One story stirs a memory in another, who shares their story, then hands on the baton to another, whose memory has been stirred by yet another story. Each tale is related, in a strange “story thread,” of unexpected, magical connections. Only as the stories continue do the connections make themselves apparent, first in the next teller’s mind, then soon in the listeners present.
A photo of alligators directed the focus toward the Florida Everglades. Alligator encounters led to stories of airboats, a common form of travel across the harsh environment of the river of grass. The mention of airboats led to memories of airboat rides, some magical, others terrifying. The story of a nighttime airboat ride brought the story thread to the darkness, the quiet, and myriad stars visible when in this vast wilderness area.
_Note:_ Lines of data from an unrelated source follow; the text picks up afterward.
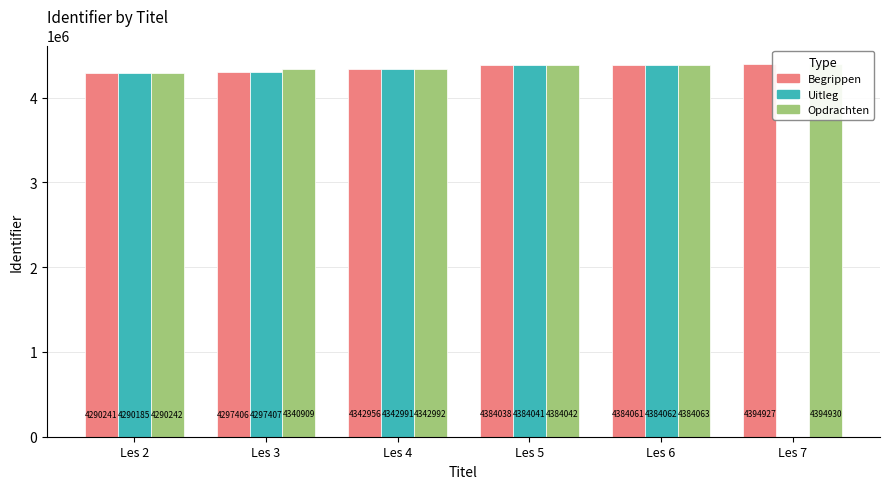

Rank the series by their maximum value, from highest to lowest.

Opdrachten, Begrippen, Uitleg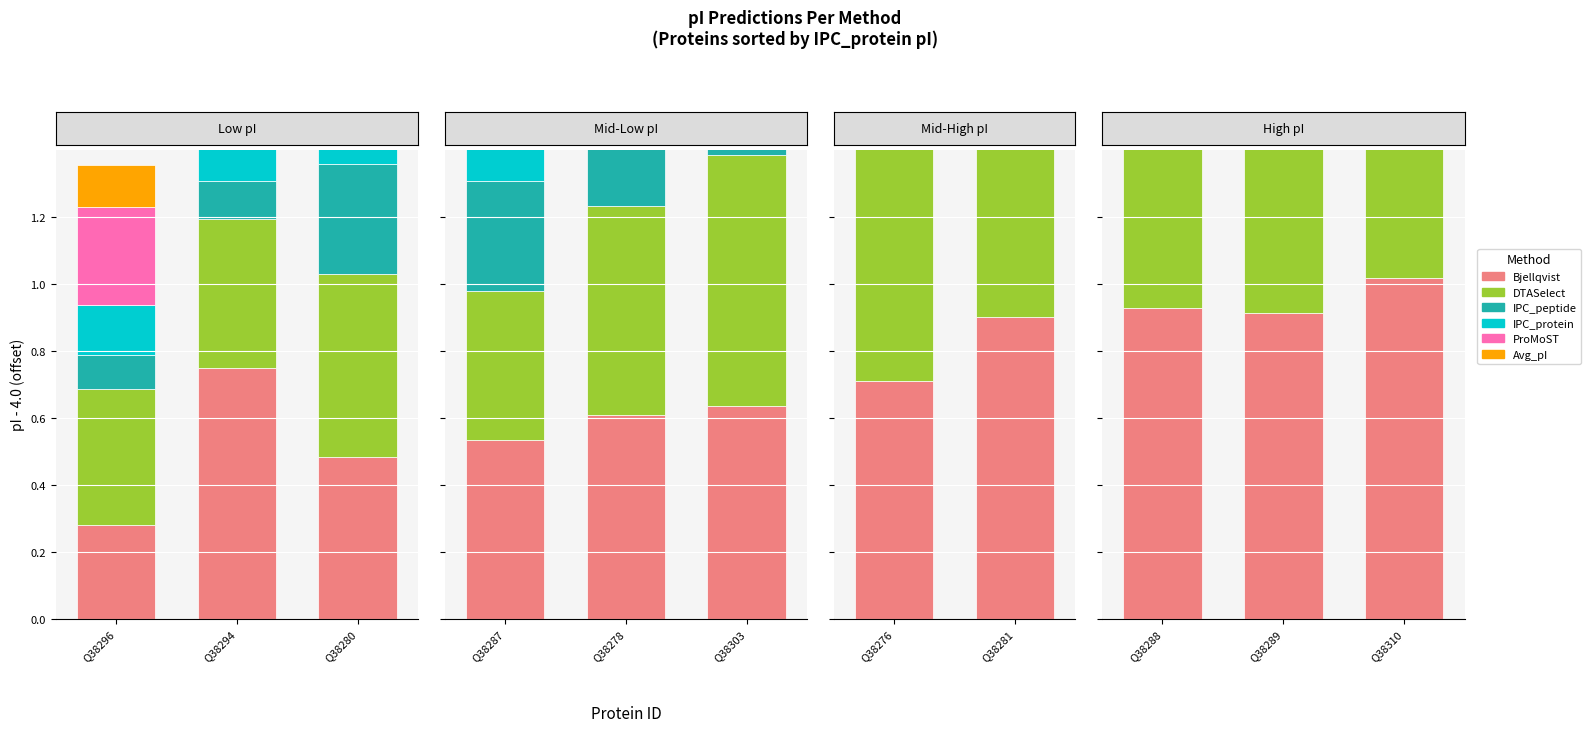

At which category is the sum across all series the highest?

Q38280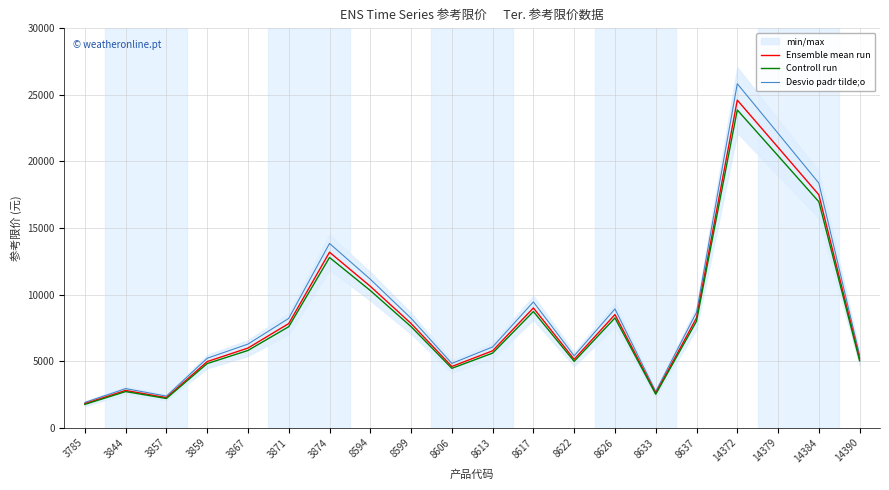

Which category has the lowest value in the Desvio padr tilde;o series?

3785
And finally at this point, in the darkness of the Everglades, the overarching story was done. The magic ended, as all story magic must, and yet, as in the best stories, we were changed. We had, for a time, “been” in the Everglades, seen those countless stars, felt the power of the airboats gliding (roaring!) over the sharp saw grass, and later listened for the bellowing of distant (and not so distant) alligators.
We can’t control story magic. It requires willing participants who listen from the heart, and speak when it is time, never before then. Like so much of life, we really cannot plan or direct how, or when it might happen. If you’re lucky, you’ll realize when it occurs, and make the time to be part of the magic. But only if you open your ears to hear….
Marjorie Turner Hollman is a personal historian who loves the outdoors, and is the author of Easy Walks in Massachusetts, 2nd edition, More Easy Walks in Massachusetts, 2nd edition, and editor of Easy Walks and Paddles in the Ten Mile River Watershed. Just out is her latest book, Finding Easy Walks Wherever You Are.
She has been a freelance writer for numerous local, regional, and national publications for the past 20+ years, has helped numerous families to save their stories, and has recorded multiple veterans oral histories, now housed at the Library of Congress.